* WORK TO COMPLETE:
Reproduce, word for word, the passage of the article on the meaning of due process starting at "ICYMI: Notable changes" and ending at "to, or proper.".

* DOCUMENT TEXT:
┌────────
There he goes again.
Peoples lives are being shattered and destroyed by a mere allegation. Some are true and some are false. Some are old and some are new. There is no recovery for someone falsely accused – life and career are gone. Is there no such thing any longer as Due Process?
— Donald J. Trump (@realDonaldTrump) February 10, 2018
Let’s skip over the weird punctuation and capitalization (again) and the irony of a president who invokes “due process” for someone close to him, but ignores it in the case of enemies or perceived enemies, and instead start by looking at the two words that make up “due process.”
ICYMI: Notable changes in AP style
“Due” is a chameleon word, capable of being playing different roles. As we wrote in 2011, the prepositional phrase “due to” has become all-but-standard English in a cause-and-effect relationship like “she died due to a heart attack.” (Strict grammarians say that “due to” needs to be an adjective modifying a noun like “death” instead of a verb like “died.”) “Due” is also a noun meaning a debt; an archaic transitive verb meaning invest or endow; an even more archaic transitive verb meaning to be appropriate for; and an adverb or adjective, meaning owed, entitled to, or proper.
└────────
* PROVIDED MATERIAL:
┌────────
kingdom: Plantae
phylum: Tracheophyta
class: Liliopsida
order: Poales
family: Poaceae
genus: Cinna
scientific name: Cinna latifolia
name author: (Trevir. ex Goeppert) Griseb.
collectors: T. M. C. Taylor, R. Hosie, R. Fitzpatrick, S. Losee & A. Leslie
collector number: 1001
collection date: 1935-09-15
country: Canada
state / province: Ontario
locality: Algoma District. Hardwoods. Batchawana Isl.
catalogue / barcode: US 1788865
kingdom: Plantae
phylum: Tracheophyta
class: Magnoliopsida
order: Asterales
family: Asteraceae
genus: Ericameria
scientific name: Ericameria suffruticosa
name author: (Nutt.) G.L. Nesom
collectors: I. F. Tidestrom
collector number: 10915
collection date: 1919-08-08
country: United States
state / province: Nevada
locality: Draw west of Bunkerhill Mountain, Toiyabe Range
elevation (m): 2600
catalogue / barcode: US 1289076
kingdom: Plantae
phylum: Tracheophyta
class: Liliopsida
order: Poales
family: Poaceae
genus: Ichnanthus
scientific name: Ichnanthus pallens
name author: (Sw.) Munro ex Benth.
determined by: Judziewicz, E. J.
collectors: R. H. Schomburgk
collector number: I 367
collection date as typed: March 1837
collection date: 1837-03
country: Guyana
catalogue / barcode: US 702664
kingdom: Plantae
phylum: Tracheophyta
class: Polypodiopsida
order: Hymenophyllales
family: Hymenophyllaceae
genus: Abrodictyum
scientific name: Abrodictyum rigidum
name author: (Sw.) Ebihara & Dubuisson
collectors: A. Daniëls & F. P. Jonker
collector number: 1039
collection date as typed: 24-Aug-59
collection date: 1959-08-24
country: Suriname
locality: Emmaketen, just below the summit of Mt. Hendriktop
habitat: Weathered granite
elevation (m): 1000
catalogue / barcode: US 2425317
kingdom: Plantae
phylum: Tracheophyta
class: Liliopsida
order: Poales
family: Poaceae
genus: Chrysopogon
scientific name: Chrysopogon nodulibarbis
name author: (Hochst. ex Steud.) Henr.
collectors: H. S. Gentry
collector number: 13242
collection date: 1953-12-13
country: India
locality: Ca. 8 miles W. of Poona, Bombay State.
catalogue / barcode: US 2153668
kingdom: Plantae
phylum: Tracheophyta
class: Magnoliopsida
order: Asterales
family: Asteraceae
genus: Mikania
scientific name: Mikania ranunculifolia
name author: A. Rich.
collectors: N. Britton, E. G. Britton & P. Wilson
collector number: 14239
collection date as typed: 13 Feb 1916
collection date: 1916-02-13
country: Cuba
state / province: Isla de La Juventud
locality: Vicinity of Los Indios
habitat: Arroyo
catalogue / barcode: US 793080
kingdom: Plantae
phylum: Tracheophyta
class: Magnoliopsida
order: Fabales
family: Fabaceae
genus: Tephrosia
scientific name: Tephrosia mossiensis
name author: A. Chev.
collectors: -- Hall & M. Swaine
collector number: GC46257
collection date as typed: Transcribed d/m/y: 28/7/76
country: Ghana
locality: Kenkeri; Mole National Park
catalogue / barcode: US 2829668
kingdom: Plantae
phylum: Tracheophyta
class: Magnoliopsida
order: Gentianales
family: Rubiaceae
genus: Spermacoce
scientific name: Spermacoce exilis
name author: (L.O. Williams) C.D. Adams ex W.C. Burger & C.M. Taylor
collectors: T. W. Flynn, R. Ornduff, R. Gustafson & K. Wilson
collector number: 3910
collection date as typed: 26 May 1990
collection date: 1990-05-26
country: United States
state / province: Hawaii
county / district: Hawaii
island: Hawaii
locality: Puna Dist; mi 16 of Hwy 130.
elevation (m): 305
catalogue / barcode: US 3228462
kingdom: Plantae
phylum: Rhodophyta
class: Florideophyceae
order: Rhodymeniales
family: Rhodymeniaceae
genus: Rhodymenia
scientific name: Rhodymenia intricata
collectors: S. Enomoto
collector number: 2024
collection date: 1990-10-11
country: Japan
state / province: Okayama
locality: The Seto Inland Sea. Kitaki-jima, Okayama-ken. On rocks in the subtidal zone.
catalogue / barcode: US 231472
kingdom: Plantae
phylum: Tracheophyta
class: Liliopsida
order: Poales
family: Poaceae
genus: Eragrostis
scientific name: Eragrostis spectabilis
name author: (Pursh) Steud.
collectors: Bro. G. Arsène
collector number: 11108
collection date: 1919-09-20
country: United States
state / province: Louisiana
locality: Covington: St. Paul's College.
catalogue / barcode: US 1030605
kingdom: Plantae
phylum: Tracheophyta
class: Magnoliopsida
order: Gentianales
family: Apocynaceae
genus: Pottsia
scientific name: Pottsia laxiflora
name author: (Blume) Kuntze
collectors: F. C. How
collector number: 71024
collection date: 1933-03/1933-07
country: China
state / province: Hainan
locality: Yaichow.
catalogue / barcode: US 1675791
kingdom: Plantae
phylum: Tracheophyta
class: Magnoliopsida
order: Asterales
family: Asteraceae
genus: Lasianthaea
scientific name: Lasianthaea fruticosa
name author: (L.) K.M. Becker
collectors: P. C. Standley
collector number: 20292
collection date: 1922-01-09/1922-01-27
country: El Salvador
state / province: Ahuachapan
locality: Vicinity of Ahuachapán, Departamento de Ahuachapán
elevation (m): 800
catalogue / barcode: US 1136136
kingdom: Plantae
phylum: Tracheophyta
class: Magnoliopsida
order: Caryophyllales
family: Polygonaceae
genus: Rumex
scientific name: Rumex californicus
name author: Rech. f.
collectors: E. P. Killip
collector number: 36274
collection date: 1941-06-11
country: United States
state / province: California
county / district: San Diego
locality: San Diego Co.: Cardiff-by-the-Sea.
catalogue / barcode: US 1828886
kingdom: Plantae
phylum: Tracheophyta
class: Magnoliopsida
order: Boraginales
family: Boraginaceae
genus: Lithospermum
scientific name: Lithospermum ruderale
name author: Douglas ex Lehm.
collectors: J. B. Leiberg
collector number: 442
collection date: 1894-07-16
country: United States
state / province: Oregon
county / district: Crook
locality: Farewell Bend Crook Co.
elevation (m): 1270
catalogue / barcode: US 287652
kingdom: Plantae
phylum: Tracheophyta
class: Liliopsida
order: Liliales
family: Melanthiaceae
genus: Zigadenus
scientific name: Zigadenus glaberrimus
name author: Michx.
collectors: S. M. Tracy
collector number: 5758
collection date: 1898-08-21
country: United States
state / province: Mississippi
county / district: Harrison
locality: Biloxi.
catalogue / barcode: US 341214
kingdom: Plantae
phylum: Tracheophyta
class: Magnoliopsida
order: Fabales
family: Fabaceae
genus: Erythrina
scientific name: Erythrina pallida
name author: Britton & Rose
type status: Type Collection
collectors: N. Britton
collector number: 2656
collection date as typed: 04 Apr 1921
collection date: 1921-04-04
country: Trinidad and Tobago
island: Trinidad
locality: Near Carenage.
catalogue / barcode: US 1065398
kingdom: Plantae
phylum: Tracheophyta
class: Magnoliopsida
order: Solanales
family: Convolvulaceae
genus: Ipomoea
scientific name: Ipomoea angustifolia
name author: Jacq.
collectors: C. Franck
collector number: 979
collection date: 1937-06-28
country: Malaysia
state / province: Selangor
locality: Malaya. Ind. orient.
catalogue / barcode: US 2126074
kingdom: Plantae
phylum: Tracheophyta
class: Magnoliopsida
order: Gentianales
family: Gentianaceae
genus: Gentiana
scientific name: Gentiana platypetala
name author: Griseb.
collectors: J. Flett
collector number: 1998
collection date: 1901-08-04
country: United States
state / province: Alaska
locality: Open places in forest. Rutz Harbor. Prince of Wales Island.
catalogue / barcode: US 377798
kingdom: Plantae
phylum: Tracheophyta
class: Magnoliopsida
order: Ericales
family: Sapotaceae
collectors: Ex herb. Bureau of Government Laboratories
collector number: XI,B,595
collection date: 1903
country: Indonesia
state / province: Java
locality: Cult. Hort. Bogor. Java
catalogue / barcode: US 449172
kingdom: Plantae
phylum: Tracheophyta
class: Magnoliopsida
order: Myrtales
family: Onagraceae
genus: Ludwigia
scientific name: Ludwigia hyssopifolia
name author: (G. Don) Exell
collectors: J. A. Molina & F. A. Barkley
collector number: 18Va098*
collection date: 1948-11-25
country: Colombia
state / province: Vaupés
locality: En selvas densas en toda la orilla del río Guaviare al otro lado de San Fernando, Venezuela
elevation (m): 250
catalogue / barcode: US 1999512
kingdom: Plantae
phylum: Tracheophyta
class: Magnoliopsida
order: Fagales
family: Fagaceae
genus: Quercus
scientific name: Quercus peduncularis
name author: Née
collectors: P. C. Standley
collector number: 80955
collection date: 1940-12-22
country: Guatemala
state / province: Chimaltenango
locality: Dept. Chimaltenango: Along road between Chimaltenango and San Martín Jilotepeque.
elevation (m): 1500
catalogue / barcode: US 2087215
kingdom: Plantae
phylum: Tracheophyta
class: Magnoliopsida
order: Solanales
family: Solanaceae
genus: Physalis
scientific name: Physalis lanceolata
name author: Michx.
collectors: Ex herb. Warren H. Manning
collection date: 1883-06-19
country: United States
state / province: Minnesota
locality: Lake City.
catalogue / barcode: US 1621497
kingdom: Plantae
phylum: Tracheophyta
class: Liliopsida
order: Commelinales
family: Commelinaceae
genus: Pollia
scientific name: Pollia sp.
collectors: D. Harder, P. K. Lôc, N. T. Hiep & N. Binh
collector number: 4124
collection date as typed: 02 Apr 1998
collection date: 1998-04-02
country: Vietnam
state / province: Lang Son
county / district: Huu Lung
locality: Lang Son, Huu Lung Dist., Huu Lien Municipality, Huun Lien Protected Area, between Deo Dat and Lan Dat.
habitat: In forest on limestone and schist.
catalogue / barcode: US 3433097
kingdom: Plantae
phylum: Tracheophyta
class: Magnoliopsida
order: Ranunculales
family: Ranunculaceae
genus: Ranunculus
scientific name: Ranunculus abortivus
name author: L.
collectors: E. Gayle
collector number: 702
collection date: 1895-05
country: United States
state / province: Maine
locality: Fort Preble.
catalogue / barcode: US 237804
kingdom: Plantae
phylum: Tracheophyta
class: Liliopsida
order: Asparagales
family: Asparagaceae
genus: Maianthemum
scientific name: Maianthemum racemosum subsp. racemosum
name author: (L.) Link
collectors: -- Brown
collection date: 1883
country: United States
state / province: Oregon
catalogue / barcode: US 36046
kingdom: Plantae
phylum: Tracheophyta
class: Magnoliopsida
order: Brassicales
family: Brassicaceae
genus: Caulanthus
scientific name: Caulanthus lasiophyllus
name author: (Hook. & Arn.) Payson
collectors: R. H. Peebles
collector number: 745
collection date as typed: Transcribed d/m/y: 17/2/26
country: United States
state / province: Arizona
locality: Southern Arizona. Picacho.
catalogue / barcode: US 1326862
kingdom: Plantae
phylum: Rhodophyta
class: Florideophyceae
└────────
* RESULT BELOW:
ICYMI: Notable changes in AP style
“Due” is a chameleon word, capable of being playing different roles. As we wrote in 2011, the prepositional phrase “due to” has become all-but-standard English in a cause-and-effect relationship like “she died due to a heart attack.” (Strict grammarians say that “due to” needs to be an adjective modifying a noun like “death” instead of a verb like “died.”) “Due” is also a noun meaning a debt; an archaic transitive verb meaning invest or endow; an even more archaic transitive verb meaning to be appropriate for; and an adverb or adjective, meaning owed, entitled to, or proper.